Cramer is no stranger to the legal world. His biography online said he helped Steve Brill launch American Lawyer magazine.
AT&T spokesman Brad Burns said the telecommunications giant was proud of its legal team’s work.
“Some of the nation’s top antitrust attorneys and experts determined that, based on precedent and the many customer benefits, the upside of doing the transformative deal outweighed the risks,” Burns said. “The same great legal team that worked on this transaction also has helped us get 11 major deals completed, valued at more than $200 billion. We certainly value their contribution.”
Rosen did not return a request for comment, and an Arnold & Porter spokesperson declined to comment.
Some antitrust experts said the deal failed more in the face of staunch regulatory opposition than legal missteps.
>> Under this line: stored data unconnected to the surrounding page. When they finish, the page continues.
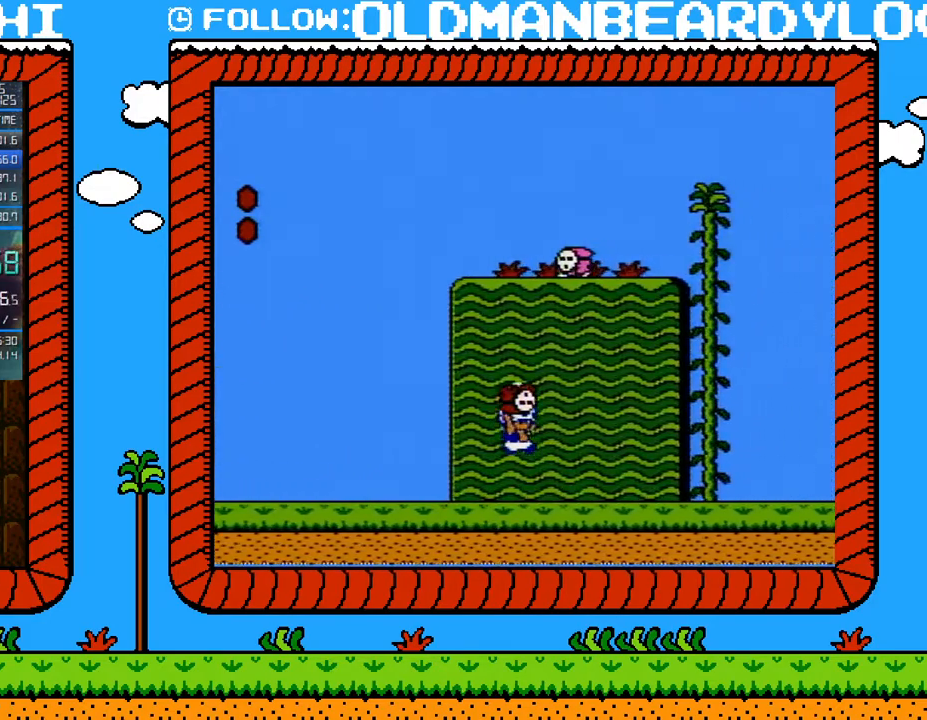
{"buttons": ["A", "B", "DPAD_RIGHT"], "events": [[467, "A", "down"]]}
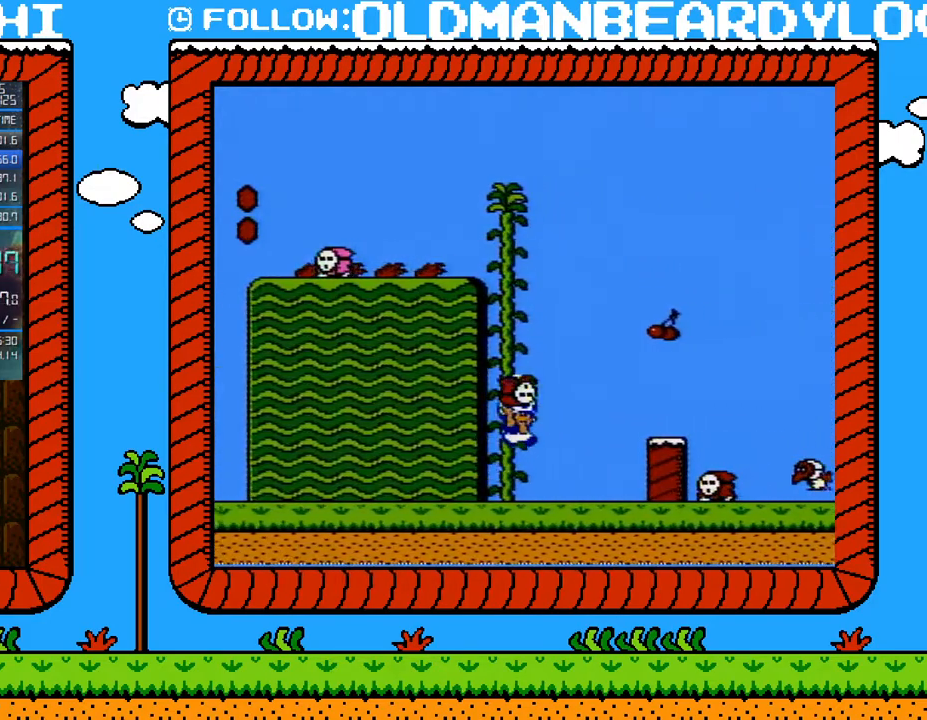
{"buttons": ["B", "DPAD_RIGHT"], "events": [[150, "A", "up"], [433, "A", "down"], [483, "A", "up"]]}
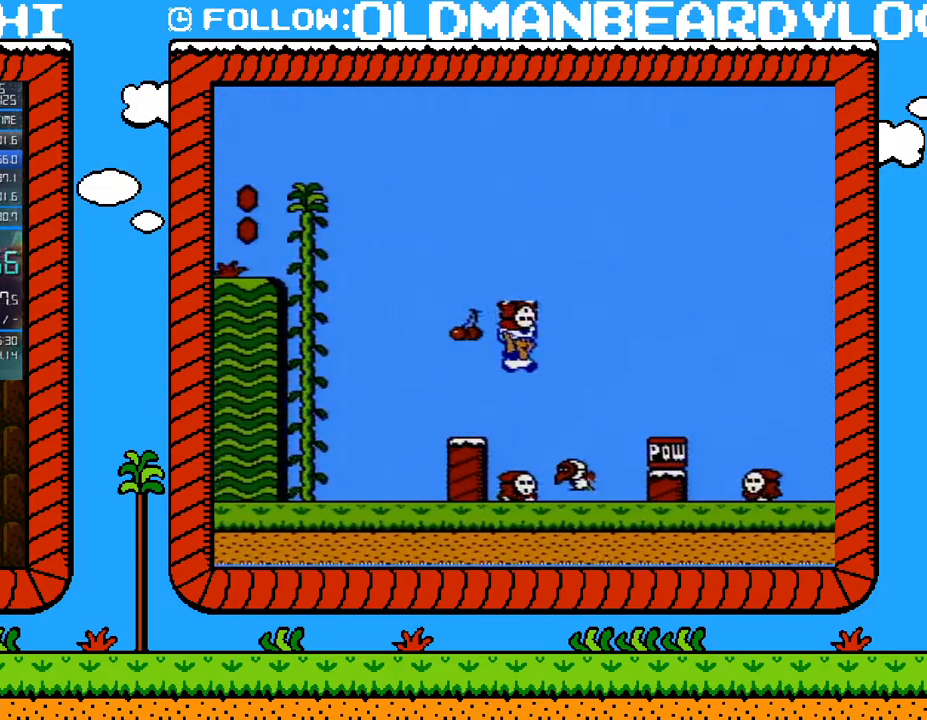
{"buttons": ["A", "B", "DPAD_RIGHT"], "events": [[433, "A", "down"]]}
Rosen and Cary are among the country’s most well-respected deal makers, known for doling out straight-shooting advice that has moved many multibillion-dollar acquisitions forward.
“Sometimes, no matter who you have as your counsel or how many you have, you just can’t beat the politics,” said Ivan Adler, a principal at the McCormick Group’s law and government affairs practice. “Even though you have King Kong, you’re not going to get all the bananas. But if you have the money, you sure can try.”
Steve Newborn, co-head of the antitrust practice at Weil, Gotshal & Manges, has known Rosen and Cary for years and has worked with both at the Federal Trade Commission.
“[Rosen] is a highly analytical lawyer and not someone to press his clients into doing anything in which he doesn’t believe,” Newborn said. “I strongly believe he advised his client of the difficulties they faced. . . . Both [lawyers] would accurately present probabilities of success to their clients.”
Problem was, many analysts regarded the probability of success as low from the start.
“From the beginning, obtaining antitrust approval was an uphill battle,” Newborn said. “Under these circumstances, assigning blame for not getting this deal through seems rather unfair.”
Newborn added: “My initial reaction in seeing the extraordinarily high breakup fee in a case like this was: ‘What was management thinking?’ ”
“If a law firm identifies there’s any risk, and one has to assume a law firm here did, it’s up to the company to decide whether it wants to take that risk,” said Simpson Thacher partner Kevin Arquit, who counsels companies in antitrust and transactional issues.
“The Department of Justice cut short that process,” Arquit said. “It’s hard to put that at the feet of the law firm.”